The Supreme Court’s decision to greenlight President Trump’s rollback of Temporary Protected Status (TPS) for over 300,000 Venezuelans has thrown a major wrench into the left’s immigration agenda—and now, legal experts are zeroing in on the programs that helped bring those migrants in the first place.
According to former federal prosecutor Andrew McCarthy, one Biden-era parole program was not just ill-conceived, but outright illegal.
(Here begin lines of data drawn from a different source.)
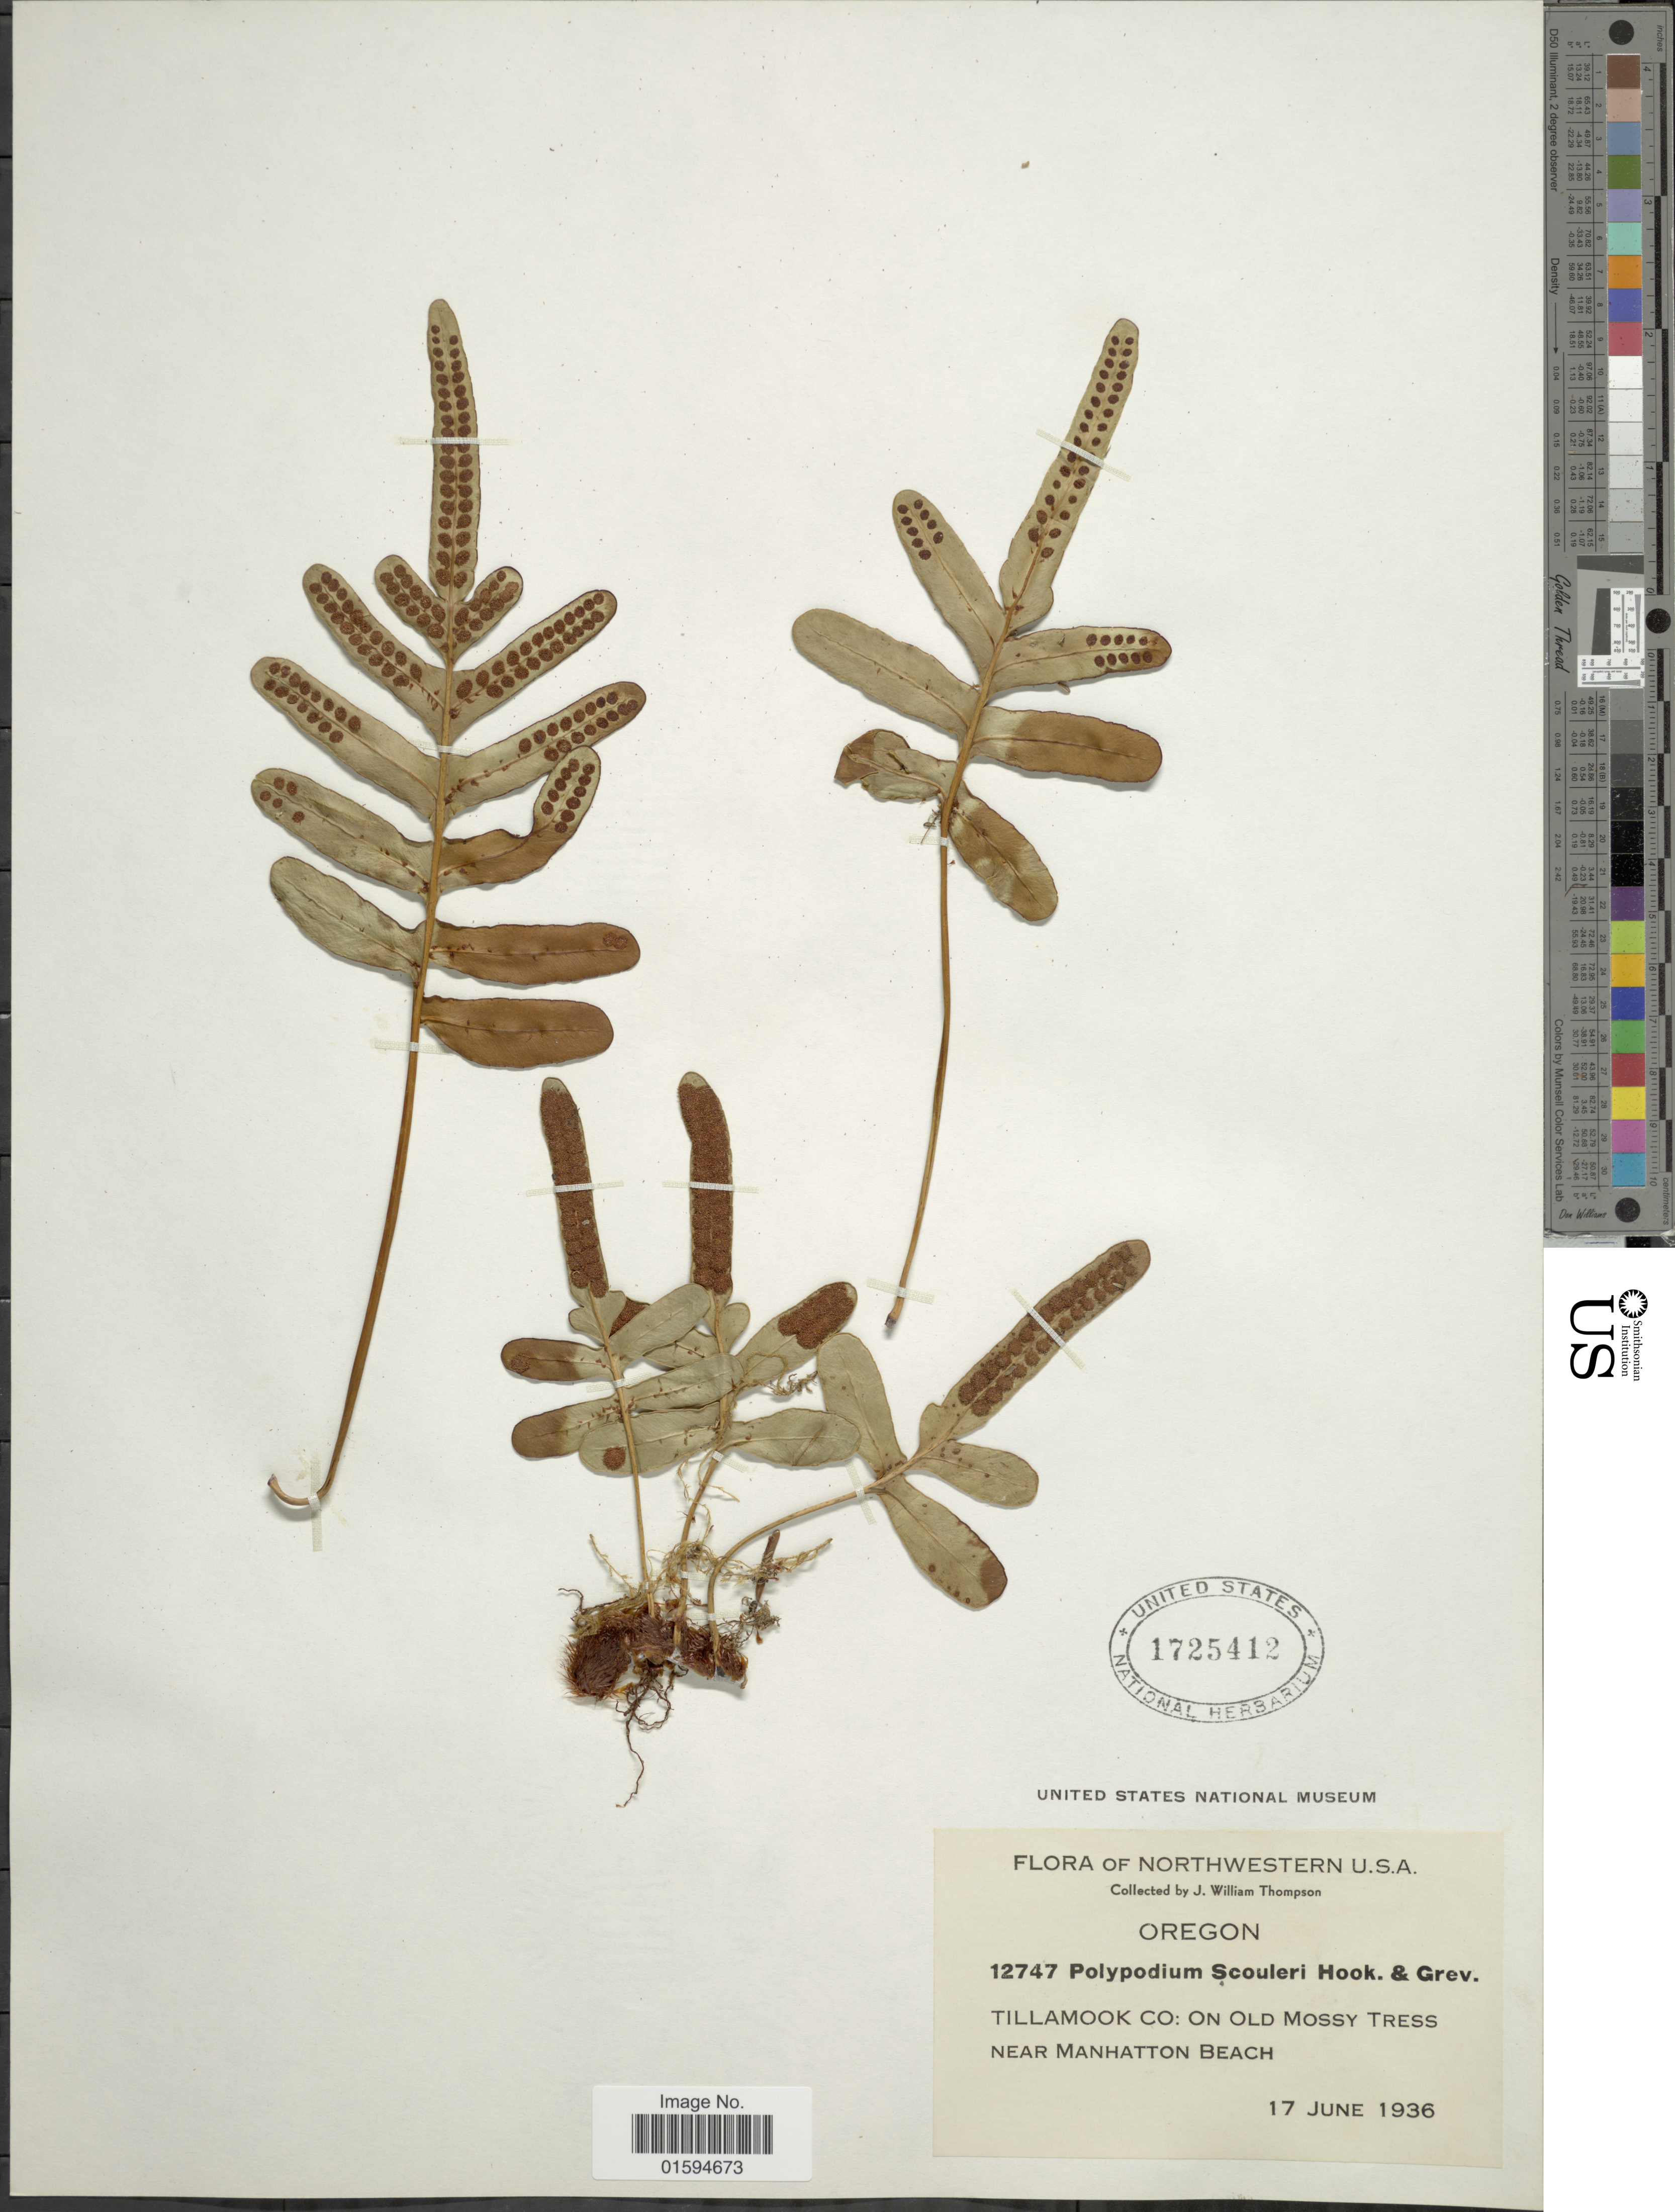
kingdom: Plantae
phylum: Tracheophyta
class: Polypodiopsida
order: Polypodiales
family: Polypodiaceae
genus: Polypodium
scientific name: Polypodium scouleri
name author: Hook. & Grev.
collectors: J. W. Thompson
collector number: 12747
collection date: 1936-06-17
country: United States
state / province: Oregon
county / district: Tillamook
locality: Northwestern, U.S.A., Tillamook co: On Old Mossy tress near Manhatton Beach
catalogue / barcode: US 1725412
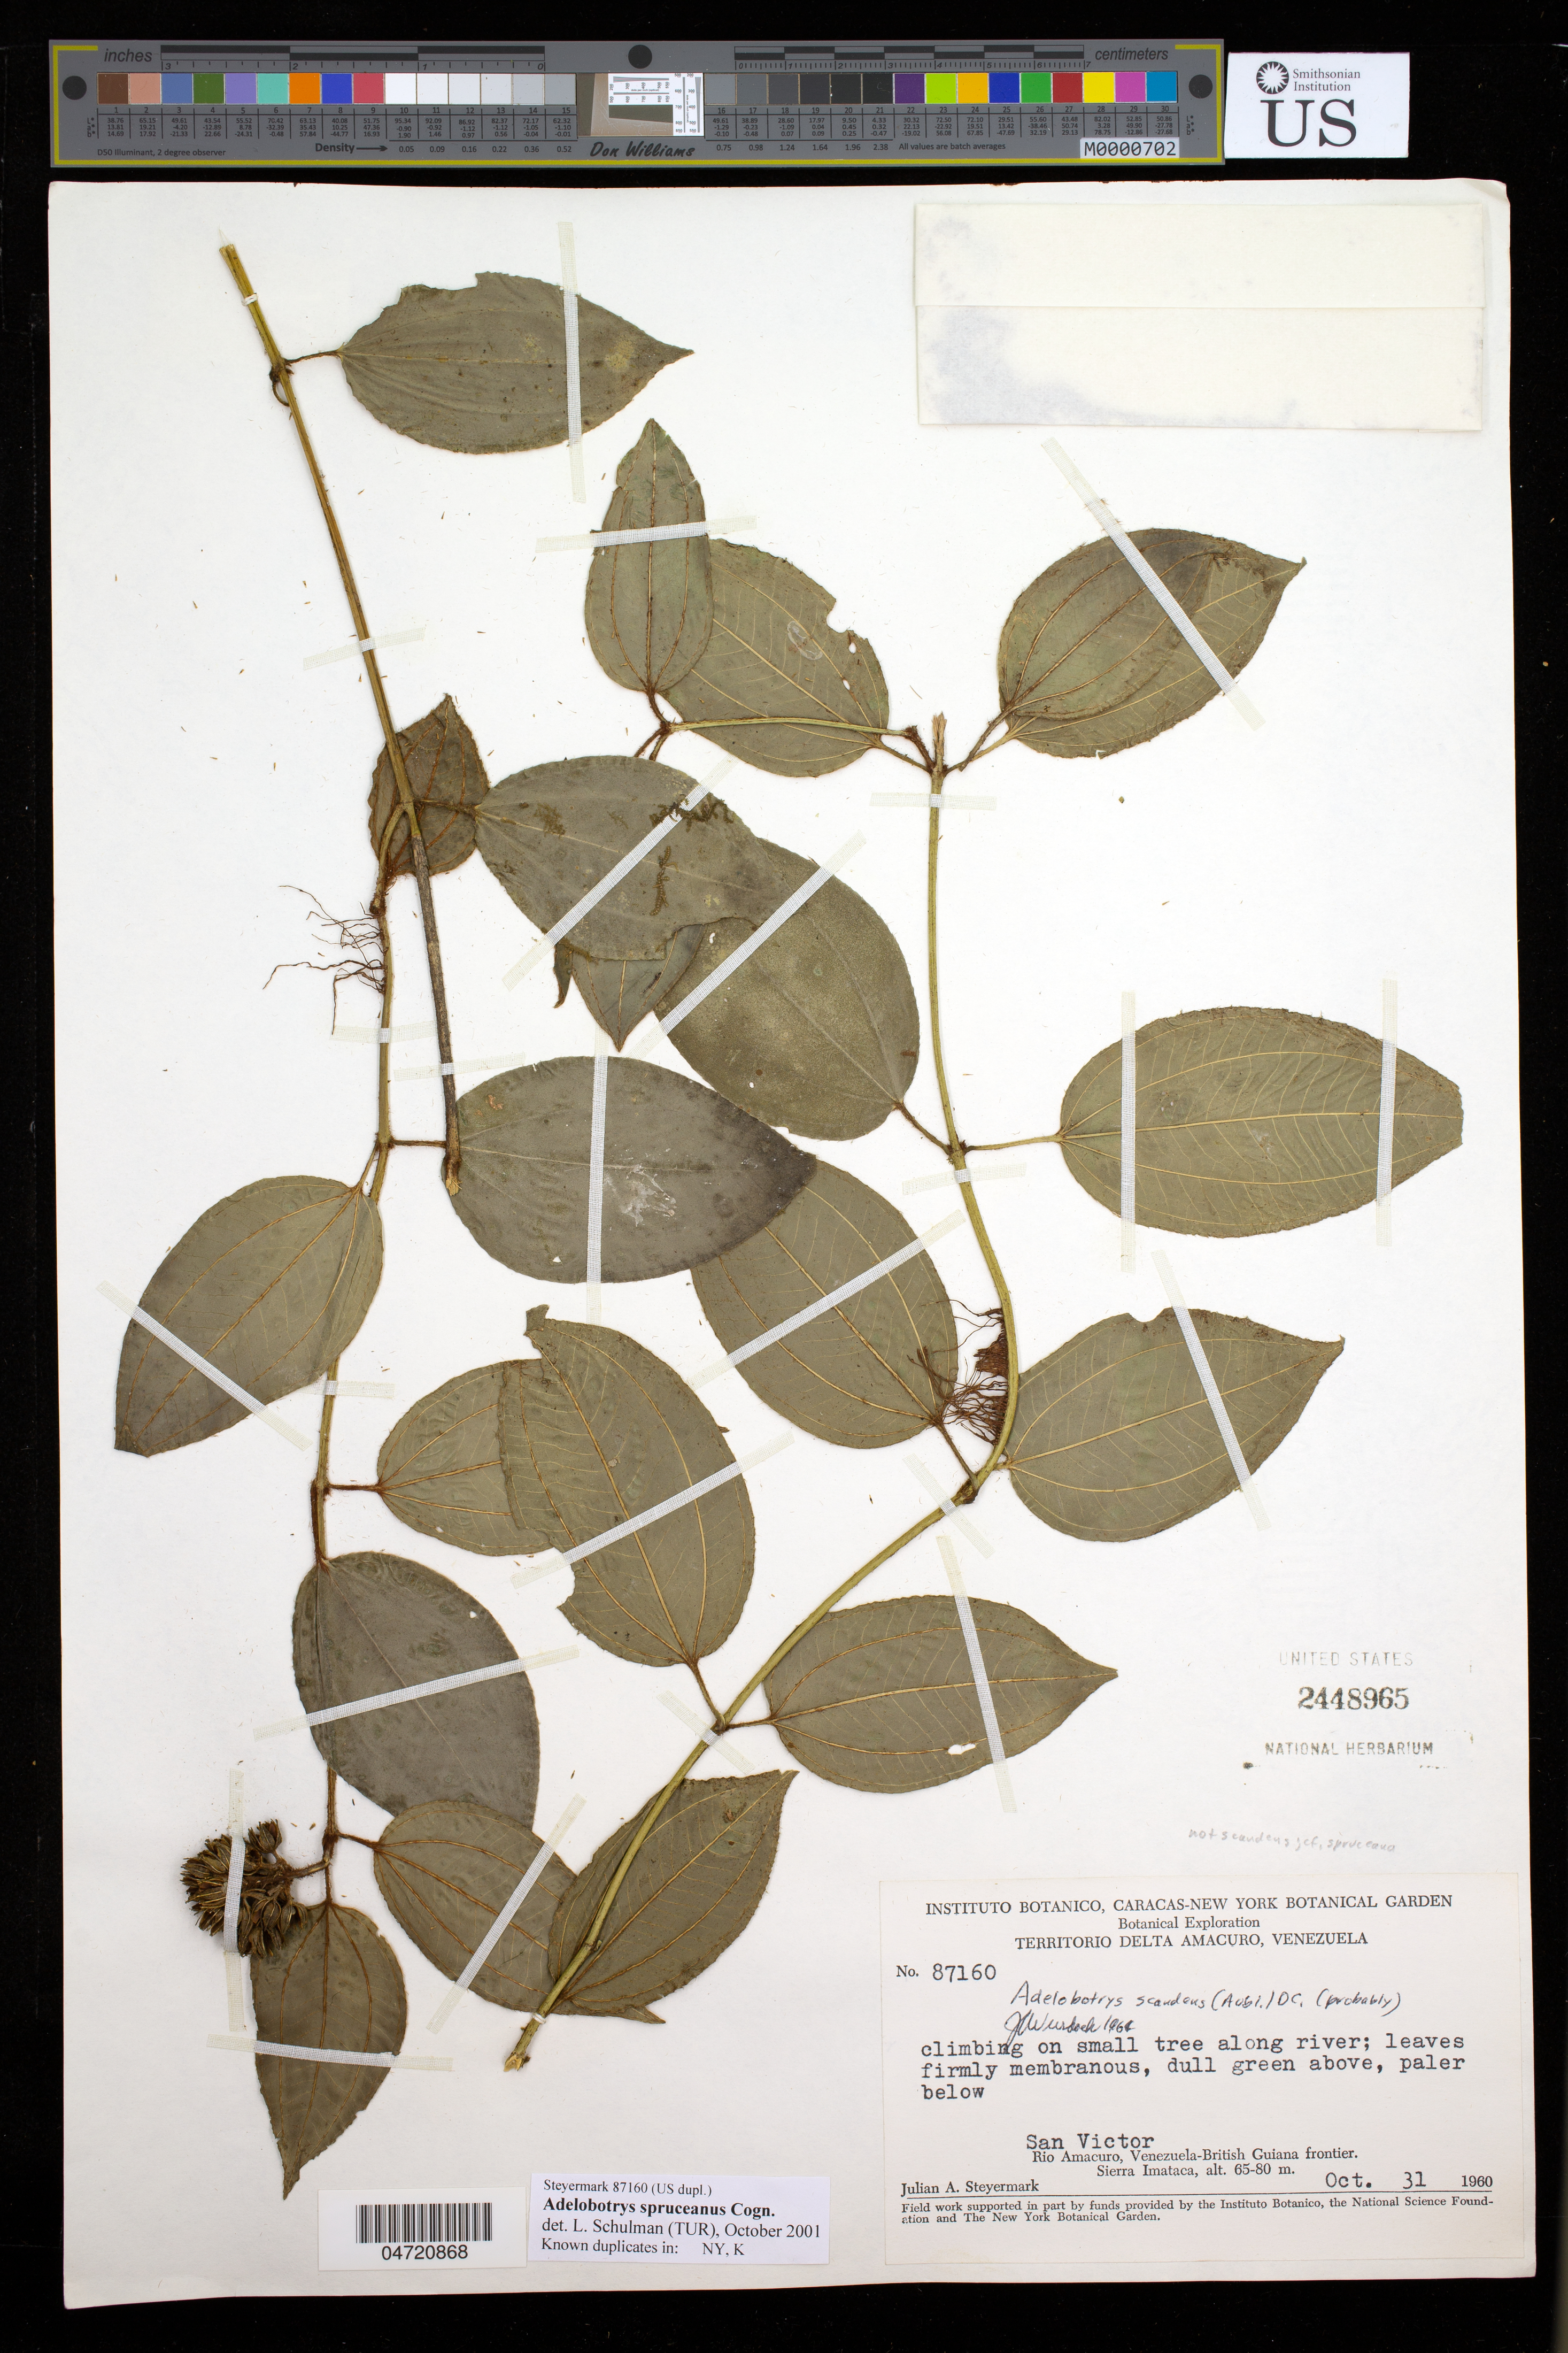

Appearing on Fox News, McCarthy blasted the so-called CHNV parole policy, which allowed migrants from Cuba, Haiti, Nicaragua, and Venezuela to enter the country without traditional visas. Under Biden, it was billed as a “humanitarian” measure. But in reality, it created a backdoor for hundreds of thousands of foreign nationals to gain U.S. entry without undergoing proper vetting or securing lawful immigration status.
“The parole program I think was illegal,” McCarthy told Fox News anchor Aishah Hasnie. “This is a quintessentially political determination—the law makes clear the courts shouldn’t even be involved.”
McCarthy’s comments come just days after the Supreme Court struck down a lower court order that had blocked Trump’s efforts to revoke TPS for Venezuelans. Justice Ketanji Brown Jackson was the only dissenter, as the 8-1 ruling cleared the way for the administration to begin removals.
That victory is prompting deeper scrutiny of what Biden left behind—and whether the courts will uphold more of Trump’s sweeping changes.
McCarthy noted that federal courts should never have entertained a lawsuit brought by New York Attorney General Letitia James aimed at blocking Trump’s action. “We have cities under strain—education, law enforcement, and welfare systems—because of millions of illegal aliens Biden let in. You’re buying a huge problem,” he warned.
Trump wasted no time after returning to office. In January, he issued executive orders targeting illegal immigration, re-designated foreign gangs like MS-13 and Tren de Aragua as terrorist organizations, and launched a full-scale review of refugee admissions.
McCarthy said Biden’s CHNV program, which permitted parole entry for migrants unlikely to qualify under legal standards, was never grounded in proper statutory authority. A federal judge in Massachusetts even issued an injunction to stop Trump from deporting those who came under CHNV—a move legal scholars are already calling tenuous.
“It doesn’t mean it was a wise move or good policy move. But I think legally speaking this was not one of the more objectionable of the Biden programs,” McCarthy said of TPS. “There are many of those.”
The America First Policy Center previously described CHNV as a legal sleight of hand that effectively allowed mass migration without Congress. Now, under Trump’s watch, it’s being dismantled piece by piece.
The legal fight over CHNV is just beginning. But the momentum has clearly shifted.
The Trump administration is taking aggressive steps to not only stop illegal immigration, but to reverse the policies that enabled it. And with Supreme Court backing, the White House now has the upper hand to reassert control over a broken immigration system.
If McCarthy is right, CHNV could be next in line for the chopping block. And for Democrats hoping to keep Biden’s border policies alive through legal technicalities, the road ahead just got much tougher.